(Stored items from a collection)
____

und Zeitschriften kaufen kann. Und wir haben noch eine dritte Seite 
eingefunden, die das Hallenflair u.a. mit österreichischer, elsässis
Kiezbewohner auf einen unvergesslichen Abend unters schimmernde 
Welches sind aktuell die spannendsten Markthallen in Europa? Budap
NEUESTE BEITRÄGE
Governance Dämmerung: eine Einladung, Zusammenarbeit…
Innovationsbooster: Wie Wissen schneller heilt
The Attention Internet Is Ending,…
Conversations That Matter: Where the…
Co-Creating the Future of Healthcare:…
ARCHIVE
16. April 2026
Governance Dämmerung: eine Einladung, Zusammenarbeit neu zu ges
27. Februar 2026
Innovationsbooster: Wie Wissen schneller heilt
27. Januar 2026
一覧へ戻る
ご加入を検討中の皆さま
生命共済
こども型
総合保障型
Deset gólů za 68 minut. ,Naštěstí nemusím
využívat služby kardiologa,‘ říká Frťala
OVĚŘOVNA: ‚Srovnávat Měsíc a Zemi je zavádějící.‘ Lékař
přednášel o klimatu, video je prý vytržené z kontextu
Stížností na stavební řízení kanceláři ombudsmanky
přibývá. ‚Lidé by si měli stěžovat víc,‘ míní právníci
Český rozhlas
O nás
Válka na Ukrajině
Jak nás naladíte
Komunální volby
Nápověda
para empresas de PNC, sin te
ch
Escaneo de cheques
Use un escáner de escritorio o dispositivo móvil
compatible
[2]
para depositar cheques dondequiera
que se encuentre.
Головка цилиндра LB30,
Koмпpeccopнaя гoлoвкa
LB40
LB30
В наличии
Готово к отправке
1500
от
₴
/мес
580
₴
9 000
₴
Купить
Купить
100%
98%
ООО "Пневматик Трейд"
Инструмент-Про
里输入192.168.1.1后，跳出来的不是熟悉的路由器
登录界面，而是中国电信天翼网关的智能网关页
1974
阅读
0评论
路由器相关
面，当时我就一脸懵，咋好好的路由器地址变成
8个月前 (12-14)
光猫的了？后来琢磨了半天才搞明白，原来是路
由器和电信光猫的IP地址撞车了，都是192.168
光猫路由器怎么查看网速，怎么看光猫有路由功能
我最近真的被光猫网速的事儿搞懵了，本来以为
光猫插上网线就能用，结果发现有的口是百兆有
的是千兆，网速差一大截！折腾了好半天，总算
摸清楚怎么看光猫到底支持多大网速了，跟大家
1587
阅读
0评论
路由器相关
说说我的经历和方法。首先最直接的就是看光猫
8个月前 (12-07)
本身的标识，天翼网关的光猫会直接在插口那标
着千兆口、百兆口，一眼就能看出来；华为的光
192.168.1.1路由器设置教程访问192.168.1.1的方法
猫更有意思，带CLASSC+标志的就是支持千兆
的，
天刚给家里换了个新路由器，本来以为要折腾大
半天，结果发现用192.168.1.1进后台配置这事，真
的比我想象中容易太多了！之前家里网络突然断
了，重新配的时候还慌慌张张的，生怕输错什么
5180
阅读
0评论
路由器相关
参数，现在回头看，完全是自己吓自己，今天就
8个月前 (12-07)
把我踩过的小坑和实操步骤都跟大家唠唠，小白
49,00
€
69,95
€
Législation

____

● PROBLEM
Your job is to give the data above again exactly, in full.

● SOLUTION FOR THIS EXERCISE
und Zeitschriften kaufen kann. Und wir haben noch eine dritte Seite 
eingefunden, die das Hallenflair u.a. mit österreichischer, elsässis
Kiezbewohner auf einen unvergesslichen Abend unters schimmernde 
Welches sind aktuell die spannendsten Markthallen in Europa? Budap
NEUESTE BEITRÄGE
Governance Dämmerung: eine Einladung, Zusammenarbeit…
Innovationsbooster: Wie Wissen schneller heilt
The Attention Internet Is Ending,…
Conversations That Matter: Where the…
Co-Creating the Future of Healthcare:…
ARCHIVE
16. April 2026
Governance Dämmerung: eine Einladung, Zusammenarbeit neu zu ges
27. Februar 2026
Innovationsbooster: Wie Wissen schneller heilt
27. Januar 2026
一覧へ戻る
ご加入を検討中の皆さま
生命共済
こども型
総合保障型
Deset gólů za 68 minut. ,Naštěstí nemusím
využívat služby kardiologa,‘ říká Frťala
OVĚŘOVNA: ‚Srovnávat Měsíc a Zemi je zavádějící.‘ Lékař
přednášel o klimatu, video je prý vytržené z kontextu
Stížností na stavební řízení kanceláři ombudsmanky
přibývá. ‚Lidé by si měli stěžovat víc,‘ míní právníci
Český rozhlas
O nás
Válka na Ukrajině
Jak nás naladíte
Komunální volby
Nápověda
para empresas de PNC, sin te
ch
Escaneo de cheques
Use un escáner de escritorio o dispositivo móvil
compatible
[2]
para depositar cheques dondequiera
que se encuentre.
Головка цилиндра LB30,
Koмпpeccopнaя гoлoвкa
LB40
LB30
В наличии
Готово к отправке
1500
от
₴
/мес
580
₴
9 000
₴
Купить
Купить
100%
98%
ООО "Пневматик Трейд"
Инструмент-Про
里输入192.168.1.1后，跳出来的不是熟悉的路由器
登录界面，而是中国电信天翼网关的智能网关页
1974
阅读
0评论
路由器相关
面，当时我就一脸懵，咋好好的路由器地址变成
8个月前 (12-14)
光猫的了？后来琢磨了半天才搞明白，原来是路
由器和电信光猫的IP地址撞车了，都是192.168
光猫路由器怎么查看网速，怎么看光猫有路由功能
我最近真的被光猫网速的事儿搞懵了，本来以为
光猫插上网线就能用，结果发现有的口是百兆有
的是千兆，网速差一大截！折腾了好半天，总算
摸清楚怎么看光猫到底支持多大网速了，跟大家
1587
阅读
0评论
路由器相关
说说我的经历和方法。首先最直接的就是看光猫
8个月前 (12-07)
本身的标识，天翼网关的光猫会直接在插口那标
着千兆口、百兆口，一眼就能看出来；华为的光
192.168.1.1路由器设置教程访问192.168.1.1的方法
猫更有意思，带CLASSC+标志的就是支持千兆
的，
天刚给家里换了个新路由器，本来以为要折腾大
半天，结果发现用192.168.1.1进后台配置这事，真
的比我想象中容易太多了！之前家里网络突然断
了，重新配的时候还慌慌张张的，生怕输错什么
5180
阅读
0评论
路由器相关
参数，现在回头看，完全是自己吓自己，今天就
8个月前 (12-07)
把我踩过的小坑和实操步骤都跟大家唠唠，小白
49,00
€
69,95
€
Législation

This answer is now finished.